# Directions for this task
Please find every line of the listing below where "CROSS" occurs and copy it.

# Data segment
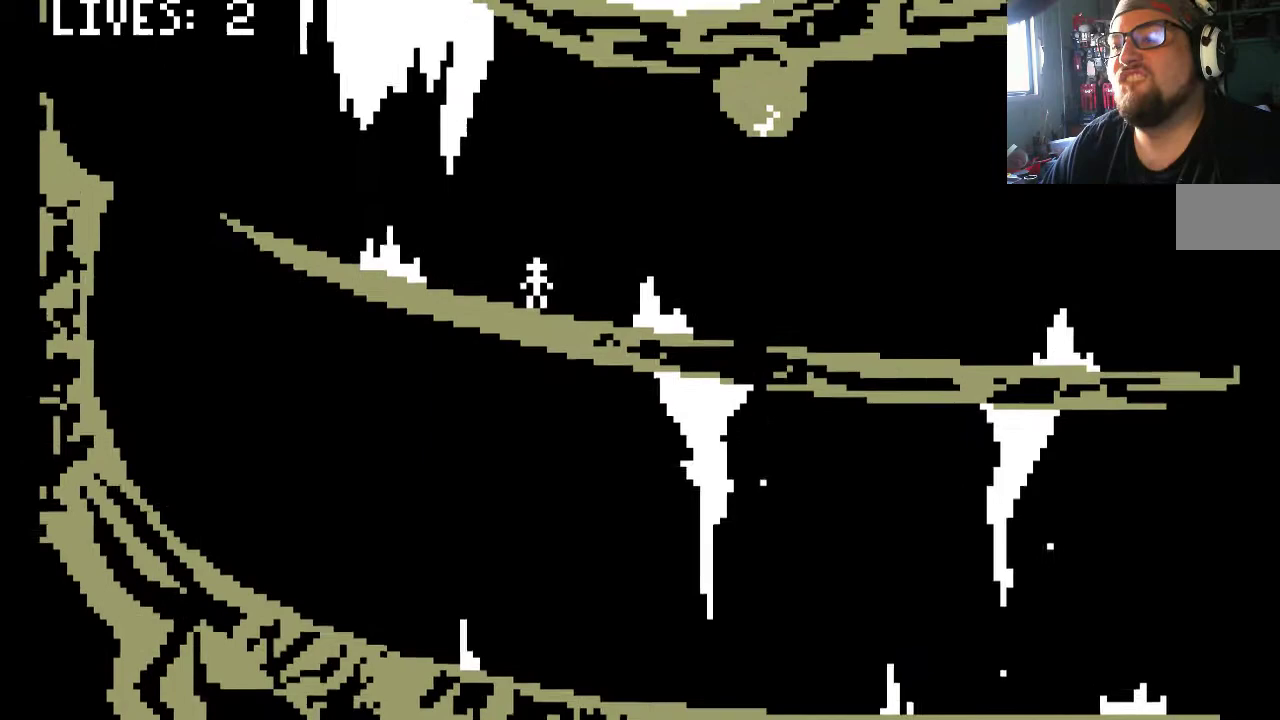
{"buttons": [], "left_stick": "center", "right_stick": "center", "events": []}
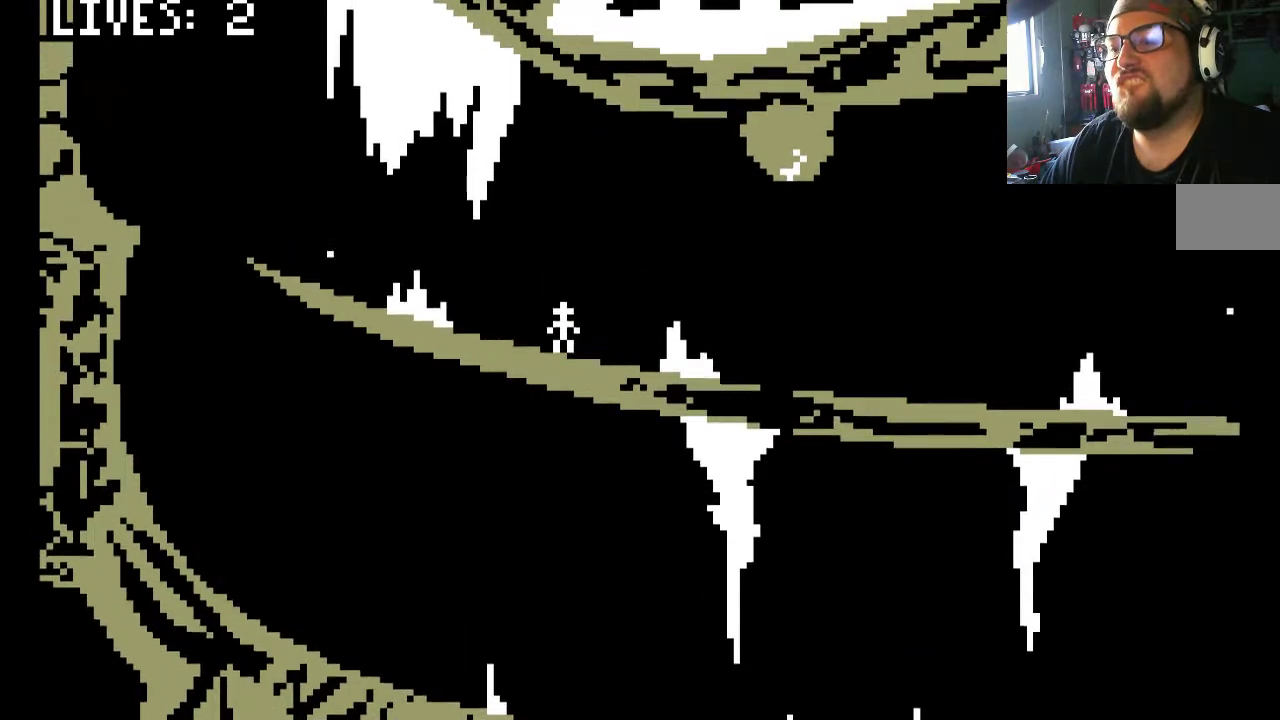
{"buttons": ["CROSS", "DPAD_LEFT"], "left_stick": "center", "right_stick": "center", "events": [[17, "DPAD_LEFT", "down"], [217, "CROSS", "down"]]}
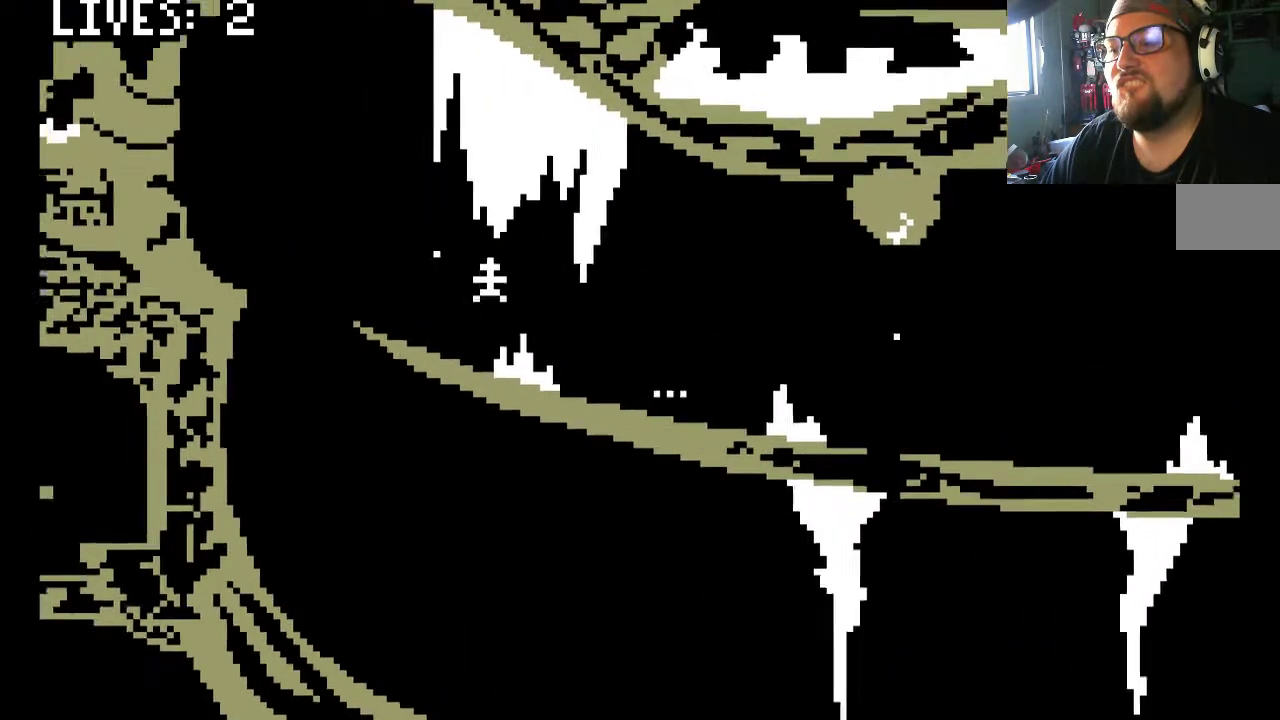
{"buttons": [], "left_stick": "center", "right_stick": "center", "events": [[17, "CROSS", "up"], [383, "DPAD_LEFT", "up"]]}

# Task response
{"buttons": ["CROSS", "DPAD_LEFT"], "left_stick": "center", "right_stick": "center", "events": [[17, "DPAD_LEFT", "down"], [217, "CROSS", "down"]]}
{"buttons": [], "left_stick": "center", "right_stick": "center", "events": [[17, "CROSS", "up"], [383, "DPAD_LEFT", "up"]]}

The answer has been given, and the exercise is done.